On Monday [May 10] minister of communications and digital technologies Stella Ndabeni-Abrahams welcomed the reopening of most branches across all provinces that were temporarily closed following extensive negotiations with landlords.
In a statement, the department of communications and digital technologies confirmed that a total of 27 branches had been reopened in all nine provinces.
It said negotiations are continuing with landlords of the Post Offices that are still closed with the hope that they too, will re-open as soon as an agreement is reached with property owners. This is expected to be within coming weeks.
The department attributed some of the financial troubles plaguing Sapo to the Covid-19 pandemic and subsequent economic downturn which it believes had a marked effect on the revenues of the Post Office.
However, the Post Office has for years not been financially viable. The last time Sapo made a profit was in 2006.

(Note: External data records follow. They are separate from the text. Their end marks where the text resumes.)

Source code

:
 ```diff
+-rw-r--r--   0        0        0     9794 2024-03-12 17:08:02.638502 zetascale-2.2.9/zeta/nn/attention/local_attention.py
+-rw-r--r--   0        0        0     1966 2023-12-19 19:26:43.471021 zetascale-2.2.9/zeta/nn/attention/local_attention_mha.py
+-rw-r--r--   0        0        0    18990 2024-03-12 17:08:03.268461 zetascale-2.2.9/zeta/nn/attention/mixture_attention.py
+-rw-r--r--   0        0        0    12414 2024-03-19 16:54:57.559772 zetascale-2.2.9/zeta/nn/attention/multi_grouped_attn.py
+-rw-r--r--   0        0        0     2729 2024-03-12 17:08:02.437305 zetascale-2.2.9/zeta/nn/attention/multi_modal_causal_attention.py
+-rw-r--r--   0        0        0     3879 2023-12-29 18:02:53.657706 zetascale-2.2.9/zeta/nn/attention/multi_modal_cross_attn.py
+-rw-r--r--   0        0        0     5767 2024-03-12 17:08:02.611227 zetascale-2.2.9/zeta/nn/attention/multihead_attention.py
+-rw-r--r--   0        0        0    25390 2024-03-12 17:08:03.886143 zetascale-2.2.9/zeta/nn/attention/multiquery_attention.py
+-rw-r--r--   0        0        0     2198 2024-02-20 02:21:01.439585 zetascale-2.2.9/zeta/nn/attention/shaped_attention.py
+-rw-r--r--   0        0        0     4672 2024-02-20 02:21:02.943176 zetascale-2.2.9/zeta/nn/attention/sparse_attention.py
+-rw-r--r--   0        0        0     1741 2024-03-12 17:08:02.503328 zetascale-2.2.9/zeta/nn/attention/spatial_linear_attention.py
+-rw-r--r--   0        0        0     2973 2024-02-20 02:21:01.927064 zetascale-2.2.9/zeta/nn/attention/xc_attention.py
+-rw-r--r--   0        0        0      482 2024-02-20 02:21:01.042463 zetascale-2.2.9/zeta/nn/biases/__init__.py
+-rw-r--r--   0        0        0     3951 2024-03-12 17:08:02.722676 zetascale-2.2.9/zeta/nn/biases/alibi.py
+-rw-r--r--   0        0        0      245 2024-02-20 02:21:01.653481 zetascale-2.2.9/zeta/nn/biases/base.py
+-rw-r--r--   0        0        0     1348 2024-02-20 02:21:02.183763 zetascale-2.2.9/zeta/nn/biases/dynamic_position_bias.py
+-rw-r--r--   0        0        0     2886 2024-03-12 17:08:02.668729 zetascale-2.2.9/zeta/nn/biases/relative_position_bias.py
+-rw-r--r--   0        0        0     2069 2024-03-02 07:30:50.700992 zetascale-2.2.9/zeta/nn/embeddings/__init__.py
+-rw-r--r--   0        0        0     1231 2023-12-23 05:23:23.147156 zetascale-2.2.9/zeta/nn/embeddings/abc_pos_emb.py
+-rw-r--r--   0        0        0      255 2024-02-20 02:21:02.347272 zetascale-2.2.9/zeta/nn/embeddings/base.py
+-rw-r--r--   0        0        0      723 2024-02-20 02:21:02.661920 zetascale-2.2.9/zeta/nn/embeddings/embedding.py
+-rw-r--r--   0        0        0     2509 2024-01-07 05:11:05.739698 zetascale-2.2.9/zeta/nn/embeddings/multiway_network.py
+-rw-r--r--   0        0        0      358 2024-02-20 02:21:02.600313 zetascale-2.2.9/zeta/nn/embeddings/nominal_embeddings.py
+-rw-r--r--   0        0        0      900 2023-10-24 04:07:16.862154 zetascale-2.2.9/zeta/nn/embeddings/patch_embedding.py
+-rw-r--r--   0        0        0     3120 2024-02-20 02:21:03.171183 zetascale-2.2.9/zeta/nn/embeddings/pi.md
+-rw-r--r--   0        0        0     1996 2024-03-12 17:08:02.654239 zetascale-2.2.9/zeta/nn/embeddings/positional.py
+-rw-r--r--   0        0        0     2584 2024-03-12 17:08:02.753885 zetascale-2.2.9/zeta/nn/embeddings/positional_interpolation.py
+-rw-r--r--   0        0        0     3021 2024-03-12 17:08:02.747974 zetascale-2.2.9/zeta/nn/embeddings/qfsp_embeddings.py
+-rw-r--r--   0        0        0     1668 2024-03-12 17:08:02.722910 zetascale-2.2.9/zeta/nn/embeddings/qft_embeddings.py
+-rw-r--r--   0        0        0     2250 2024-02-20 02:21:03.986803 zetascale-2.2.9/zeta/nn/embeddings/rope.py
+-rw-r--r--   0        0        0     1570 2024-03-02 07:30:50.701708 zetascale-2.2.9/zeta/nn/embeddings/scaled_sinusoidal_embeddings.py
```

Its financial losses grew significantly during the year to 31 March 2020, with the state-owned entity recording financial losses of R1.76 billion. Its current liabilities exceed assets by R1.49 billion.
This has rendered the company technically insolvent.
Sapo owns 458 buildings and rents 954 premises.
Ndabeni-Abrahams said Sapo still has an important role to play in improving access to basic services.
“The South African Post Office is a key stakeholder in delivering on government’s developmental objectives of improving access to basic services in previously under-served communities. Its network is currently the largest point of presence nationally and is able to connect government, businesses and citizens anywhere in South Africa,” the minister added.
Auditor-General Tsakani Maluleke found that Sapo was commercially insolvent, giving the parastatal a disclaimer opinion.
This is because Maluleke was unable to obtain enough audit evidence "due to the poor status of the accounting records" to confirm the reasonableness of management’s assessment of the group’s viability for the foreseeable future.
In a statement following the release of the Auditor-General’s report earlier this year, Sapo Group CEO Nomkhita Mona noted the state-owned entity’s obsolete business model.
“Indeed, SA Post Office’s major challenges in the recent past, are well documented. These have come about as a result of a number of factors - both exogenous and endogenous - including an obsolete business model. These were exacerbated by the advent of the Covid-19 pandemic.
“When considering the future of SA Post Office, it is worth noting its critical role in servicing the multitude of citizens who otherwise would not have access to critical basic services. Most of these are based in far-flung, remote rural, as well as the urban and peri-urban areas. The SA Post office fulfills a critical role in servicing the needs of the indigent - and indeed a large section of the populace, owing to its footprint in the lengths and breadth of the country.”
Mona said the Post Office’s opportunities “include participating in the highly lucrative e-Commerce space, Digitisation of our processes, the courier space, as well as those activities which fall within SA Post Office’s legal mandate (e.g. the distribution of parcels with a mass of up to 1kg)”.